(Beginning of Data records)
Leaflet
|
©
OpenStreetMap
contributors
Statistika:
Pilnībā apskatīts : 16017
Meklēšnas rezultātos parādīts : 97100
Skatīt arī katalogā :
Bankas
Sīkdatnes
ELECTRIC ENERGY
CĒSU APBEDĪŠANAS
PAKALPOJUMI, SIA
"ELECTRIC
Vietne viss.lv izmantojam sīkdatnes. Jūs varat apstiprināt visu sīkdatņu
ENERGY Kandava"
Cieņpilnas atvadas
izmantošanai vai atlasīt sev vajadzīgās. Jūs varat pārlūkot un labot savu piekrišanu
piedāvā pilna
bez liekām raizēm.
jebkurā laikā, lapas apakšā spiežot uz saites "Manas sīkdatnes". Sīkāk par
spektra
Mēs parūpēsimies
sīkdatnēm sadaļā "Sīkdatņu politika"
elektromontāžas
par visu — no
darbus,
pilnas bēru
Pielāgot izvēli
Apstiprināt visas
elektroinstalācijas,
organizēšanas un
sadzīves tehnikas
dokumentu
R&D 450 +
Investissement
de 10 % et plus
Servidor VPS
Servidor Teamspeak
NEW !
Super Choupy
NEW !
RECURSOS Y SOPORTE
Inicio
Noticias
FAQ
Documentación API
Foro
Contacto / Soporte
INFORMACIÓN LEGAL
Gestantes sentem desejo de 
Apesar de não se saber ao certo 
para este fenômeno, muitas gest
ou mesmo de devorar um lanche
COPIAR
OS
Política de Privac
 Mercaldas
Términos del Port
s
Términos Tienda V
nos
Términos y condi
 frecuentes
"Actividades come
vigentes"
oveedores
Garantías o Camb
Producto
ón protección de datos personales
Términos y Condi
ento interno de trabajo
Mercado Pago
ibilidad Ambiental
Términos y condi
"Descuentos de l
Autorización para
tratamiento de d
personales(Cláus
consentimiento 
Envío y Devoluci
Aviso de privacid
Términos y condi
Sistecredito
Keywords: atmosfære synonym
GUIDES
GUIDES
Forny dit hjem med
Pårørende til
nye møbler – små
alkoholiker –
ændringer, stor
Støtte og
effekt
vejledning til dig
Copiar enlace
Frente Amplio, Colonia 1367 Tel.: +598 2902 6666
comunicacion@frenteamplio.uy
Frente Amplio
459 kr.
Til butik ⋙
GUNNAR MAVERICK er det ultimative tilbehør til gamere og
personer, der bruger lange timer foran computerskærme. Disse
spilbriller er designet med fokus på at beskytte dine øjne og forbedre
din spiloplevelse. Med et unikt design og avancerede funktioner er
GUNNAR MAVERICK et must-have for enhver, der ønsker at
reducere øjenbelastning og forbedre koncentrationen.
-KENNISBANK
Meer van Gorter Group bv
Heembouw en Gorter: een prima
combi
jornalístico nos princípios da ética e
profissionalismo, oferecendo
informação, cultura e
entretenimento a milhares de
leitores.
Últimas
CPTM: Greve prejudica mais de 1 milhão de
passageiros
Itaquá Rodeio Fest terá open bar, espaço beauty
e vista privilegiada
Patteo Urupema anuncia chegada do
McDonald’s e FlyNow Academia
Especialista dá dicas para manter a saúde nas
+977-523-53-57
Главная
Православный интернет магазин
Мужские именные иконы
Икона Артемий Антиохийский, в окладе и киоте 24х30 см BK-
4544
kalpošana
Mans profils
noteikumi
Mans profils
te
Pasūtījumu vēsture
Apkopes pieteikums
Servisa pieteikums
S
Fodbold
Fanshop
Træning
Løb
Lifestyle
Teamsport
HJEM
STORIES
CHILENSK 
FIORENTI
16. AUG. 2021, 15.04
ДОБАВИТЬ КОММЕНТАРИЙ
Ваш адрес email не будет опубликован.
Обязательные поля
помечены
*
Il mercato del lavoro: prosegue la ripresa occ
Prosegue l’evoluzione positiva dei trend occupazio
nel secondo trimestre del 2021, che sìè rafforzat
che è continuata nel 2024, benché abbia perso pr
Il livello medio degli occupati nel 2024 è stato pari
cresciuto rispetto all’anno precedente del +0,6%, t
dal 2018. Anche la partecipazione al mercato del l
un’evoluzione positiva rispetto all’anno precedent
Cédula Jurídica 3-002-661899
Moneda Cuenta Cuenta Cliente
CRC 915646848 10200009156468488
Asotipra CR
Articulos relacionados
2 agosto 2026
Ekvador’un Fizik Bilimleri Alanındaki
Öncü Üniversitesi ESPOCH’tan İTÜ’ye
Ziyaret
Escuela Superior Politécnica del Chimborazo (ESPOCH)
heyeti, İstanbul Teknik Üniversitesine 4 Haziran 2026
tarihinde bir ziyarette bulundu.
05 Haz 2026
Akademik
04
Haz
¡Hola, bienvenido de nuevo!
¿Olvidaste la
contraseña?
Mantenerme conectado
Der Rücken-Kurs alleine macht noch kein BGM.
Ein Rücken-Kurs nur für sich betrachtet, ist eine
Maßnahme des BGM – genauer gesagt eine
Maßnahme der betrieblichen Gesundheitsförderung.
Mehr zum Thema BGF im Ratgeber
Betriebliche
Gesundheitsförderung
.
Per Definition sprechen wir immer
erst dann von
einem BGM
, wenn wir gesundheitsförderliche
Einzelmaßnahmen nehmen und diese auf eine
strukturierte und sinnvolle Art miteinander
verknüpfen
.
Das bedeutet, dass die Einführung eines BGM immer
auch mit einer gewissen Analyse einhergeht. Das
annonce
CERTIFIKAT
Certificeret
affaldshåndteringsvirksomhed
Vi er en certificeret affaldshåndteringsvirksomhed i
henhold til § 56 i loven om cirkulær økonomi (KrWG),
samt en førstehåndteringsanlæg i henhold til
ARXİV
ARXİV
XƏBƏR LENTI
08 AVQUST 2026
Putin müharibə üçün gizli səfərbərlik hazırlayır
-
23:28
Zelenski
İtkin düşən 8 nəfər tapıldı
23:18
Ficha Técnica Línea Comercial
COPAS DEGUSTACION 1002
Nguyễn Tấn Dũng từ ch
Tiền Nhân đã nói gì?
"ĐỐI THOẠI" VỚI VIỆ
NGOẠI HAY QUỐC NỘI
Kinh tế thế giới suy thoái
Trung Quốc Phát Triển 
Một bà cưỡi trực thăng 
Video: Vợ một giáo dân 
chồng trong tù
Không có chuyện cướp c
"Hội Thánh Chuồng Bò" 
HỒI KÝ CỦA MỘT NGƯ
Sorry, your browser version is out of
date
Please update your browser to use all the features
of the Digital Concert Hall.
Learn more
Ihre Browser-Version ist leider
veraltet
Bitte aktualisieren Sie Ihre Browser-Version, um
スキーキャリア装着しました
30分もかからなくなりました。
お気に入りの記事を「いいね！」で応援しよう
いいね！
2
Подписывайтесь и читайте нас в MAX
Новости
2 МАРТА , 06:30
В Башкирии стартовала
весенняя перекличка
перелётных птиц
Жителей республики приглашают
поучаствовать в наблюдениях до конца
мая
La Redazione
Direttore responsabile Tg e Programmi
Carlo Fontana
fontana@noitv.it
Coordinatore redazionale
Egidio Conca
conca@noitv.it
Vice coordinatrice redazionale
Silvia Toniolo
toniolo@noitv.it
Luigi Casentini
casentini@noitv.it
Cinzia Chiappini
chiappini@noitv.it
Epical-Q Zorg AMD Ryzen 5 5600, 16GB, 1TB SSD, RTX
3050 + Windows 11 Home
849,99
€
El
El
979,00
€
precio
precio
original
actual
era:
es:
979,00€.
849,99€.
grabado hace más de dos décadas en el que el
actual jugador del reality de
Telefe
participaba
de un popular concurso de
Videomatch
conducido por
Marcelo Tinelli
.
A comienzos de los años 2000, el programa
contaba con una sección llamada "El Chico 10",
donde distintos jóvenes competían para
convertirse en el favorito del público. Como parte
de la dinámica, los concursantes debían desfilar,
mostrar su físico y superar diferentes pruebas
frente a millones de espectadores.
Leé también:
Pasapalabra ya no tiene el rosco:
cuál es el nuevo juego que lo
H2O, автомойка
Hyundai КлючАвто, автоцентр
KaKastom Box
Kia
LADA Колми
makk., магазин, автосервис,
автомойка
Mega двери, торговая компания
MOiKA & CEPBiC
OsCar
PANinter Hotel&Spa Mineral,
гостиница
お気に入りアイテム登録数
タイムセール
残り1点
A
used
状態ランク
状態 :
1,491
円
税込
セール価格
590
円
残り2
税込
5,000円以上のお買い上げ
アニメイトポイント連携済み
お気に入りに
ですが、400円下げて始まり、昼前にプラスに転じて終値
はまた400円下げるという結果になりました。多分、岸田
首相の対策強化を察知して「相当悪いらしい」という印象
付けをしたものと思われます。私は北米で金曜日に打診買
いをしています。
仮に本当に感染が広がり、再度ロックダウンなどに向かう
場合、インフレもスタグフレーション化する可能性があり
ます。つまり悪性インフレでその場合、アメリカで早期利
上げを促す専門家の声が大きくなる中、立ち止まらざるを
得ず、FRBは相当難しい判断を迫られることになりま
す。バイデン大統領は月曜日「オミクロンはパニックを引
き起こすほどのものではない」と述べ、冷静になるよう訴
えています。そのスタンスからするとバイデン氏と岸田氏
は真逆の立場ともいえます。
(End of Data records)
> Directions for this task: When the line with "wenn wir gesundheitsförderliche" is reached in the data above, begin copying, and stop after the line with "30分もかからなくなりました。"; copy each line exactly, both ends included.

> Result for this task:
, wenn wir gesundheitsförderliche
Einzelmaßnahmen nehmen und diese auf eine
strukturierte und sinnvolle Art miteinander
verknüpfen
.
Das bedeutet, dass die Einführung eines BGM immer
auch mit einer gewissen Analyse einhergeht. Das
annonce
CERTIFIKAT
Certificeret
affaldshåndteringsvirksomhed
Vi er en certificeret affaldshåndteringsvirksomhed i
henhold til § 56 i loven om cirkulær økonomi (KrWG),
samt en førstehåndteringsanlæg i henhold til
ARXİV
ARXİV
XƏBƏR LENTI
08 AVQUST 2026
Putin müharibə üçün gizli səfərbərlik hazırlayır
-
23:28
Zelenski
İtkin düşən 8 nəfər tapıldı
23:18
Ficha Técnica Línea Comercial
COPAS DEGUSTACION 1002
Nguyễn Tấn Dũng từ ch
Tiền Nhân đã nói gì?
"ĐỐI THOẠI" VỚI VIỆ
NGOẠI HAY QUỐC NỘI
Kinh tế thế giới suy thoái
Trung Quốc Phát Triển 
Một bà cưỡi trực thăng 
Video: Vợ một giáo dân 
chồng trong tù
Không có chuyện cướp c
"Hội Thánh Chuồng Bò" 
HỒI KÝ CỦA MỘT NGƯ
Sorry, your browser version is out of
date
Please update your browser to use all the features
of the Digital Concert Hall.
Learn more
Ihre Browser-Version ist leider
veraltet
Bitte aktualisieren Sie Ihre Browser-Version, um
スキーキャリア装着しました
30分もかからなくなりました。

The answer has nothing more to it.